■ **EJERCICIOS PROPUESTOS**:
a. Según el texto sobre el turismo tras la covid, ¿qué porcentaje de los visitantes anuales de Praga son checos?
b. Prolonga el texto sobre el turismo tras la covid a partir de su última oración.

Fotografía: Portuguese Gravity en Unsplash

Los expertos post-covid abundan tanto que en cualquier momento pueden provocar una avalancha peor que la de una manada de búfalos. Dentro de ellos, la subespecie ecológica es fácil de identificar. Suelen poner los ojos en blanco mientras detallan las ventajas de un mundo sin consumismo, sin coches, sin ruido, sin contaminación, etc.

En Venecia, Praga y Barcelona, ahora mismo vacías, se sueña con seguir escuchando el canto de los pájaros y seguir viendo cómo crece la hierba entre las piedras del pavimento. Lo sueñan algunos, porque, por ejemplo, en Praga los nueve millones de visitantes anuales dejan un montón de dinero en la ciudad o al menos en parte de ella. Solo el 17% de estos visitantes son checos, y esta proporción de visitantes extranjeros y nacionales es habitual en los grandes destinos turísticos.

(Registros de datos almacenados)
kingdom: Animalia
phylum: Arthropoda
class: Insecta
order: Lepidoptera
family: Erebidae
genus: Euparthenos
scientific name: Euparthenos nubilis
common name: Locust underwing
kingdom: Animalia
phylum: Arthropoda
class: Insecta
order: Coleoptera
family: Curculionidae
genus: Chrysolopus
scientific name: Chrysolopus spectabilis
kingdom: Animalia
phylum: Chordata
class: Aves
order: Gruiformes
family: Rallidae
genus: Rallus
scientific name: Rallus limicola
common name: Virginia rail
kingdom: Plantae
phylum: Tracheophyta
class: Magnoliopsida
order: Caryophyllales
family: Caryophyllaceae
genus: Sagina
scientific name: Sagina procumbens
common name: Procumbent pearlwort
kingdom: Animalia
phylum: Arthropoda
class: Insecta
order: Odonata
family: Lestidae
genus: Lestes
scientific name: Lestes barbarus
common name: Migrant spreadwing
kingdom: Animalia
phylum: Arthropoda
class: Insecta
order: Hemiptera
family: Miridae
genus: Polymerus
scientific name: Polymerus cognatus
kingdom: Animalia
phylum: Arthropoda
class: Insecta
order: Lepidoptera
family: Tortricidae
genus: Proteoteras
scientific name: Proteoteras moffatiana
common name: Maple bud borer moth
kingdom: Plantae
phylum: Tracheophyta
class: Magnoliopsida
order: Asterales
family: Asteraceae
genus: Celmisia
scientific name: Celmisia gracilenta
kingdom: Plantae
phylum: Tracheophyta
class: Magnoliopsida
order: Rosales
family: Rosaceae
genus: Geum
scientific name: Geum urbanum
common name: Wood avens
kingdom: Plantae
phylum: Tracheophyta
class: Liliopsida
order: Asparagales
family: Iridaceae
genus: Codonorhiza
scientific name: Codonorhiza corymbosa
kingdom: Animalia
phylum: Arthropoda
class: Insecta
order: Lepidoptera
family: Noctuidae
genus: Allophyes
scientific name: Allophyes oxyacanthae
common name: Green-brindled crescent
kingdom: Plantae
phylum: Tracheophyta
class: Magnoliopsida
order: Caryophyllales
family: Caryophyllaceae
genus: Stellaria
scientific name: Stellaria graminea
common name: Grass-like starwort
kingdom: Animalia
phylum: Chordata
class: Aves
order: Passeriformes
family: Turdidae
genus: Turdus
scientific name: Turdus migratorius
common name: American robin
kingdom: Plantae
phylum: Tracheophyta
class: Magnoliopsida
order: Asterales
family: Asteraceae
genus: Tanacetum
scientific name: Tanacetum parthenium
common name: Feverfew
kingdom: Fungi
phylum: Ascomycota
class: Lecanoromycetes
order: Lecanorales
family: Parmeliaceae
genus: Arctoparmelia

■ **RESPUESTAS POR TAREA**:
a. El 17%.

b.
Praga es especialmente agobiante porque su casco histórico es una bonita escultura vacía, sin habitantes ni fruterías, solamente unos pocos bares de turistas y algunas tiendas de souvenirs. La riada de visitantes circula entre la Plaza del Reloj y el Puente de Carlos y no sabe nada del resto de la ciudad. El Ayuntamiento de Praga desea esponjar la masa de visitantes para que se reparta por toda la ciudad, lo que requerirá incrementar y tal vez modificar su lista de atractivos turísticos.

Hay que tener en cuenta que el impacto del turismo es ultradenso en espacios y tiempos muy limitados. Por ejemplo, en España, la gran mayoría de sus 84 millones de visitantes deambularon a menos de dos kilómetros de distancia de la orilla del mar Mediterráneo y a menos de 300 metros de distancia de la estatua de Felipe III en la Plaza Mayor de Madrid. Y estos millones de visitantes, en su mayoría, visitaron España en junio, julio y agosto.

Es fácil hablar despectivamente de riadas y manadas de turistas aplastando los antaño idílicos cascos antiguos de las ciudades, pero hay mucho de mito en esto. Los centros históricos de muchas ciudades europeas estaban más descangallados hace un cuarto de siglo que ahora. El turismo ha contribuido mucho a revitalizar barrios enteros que se iban al garete. Y los vuelos baratos han tenido mucho que ver con esto. Hasta ahora.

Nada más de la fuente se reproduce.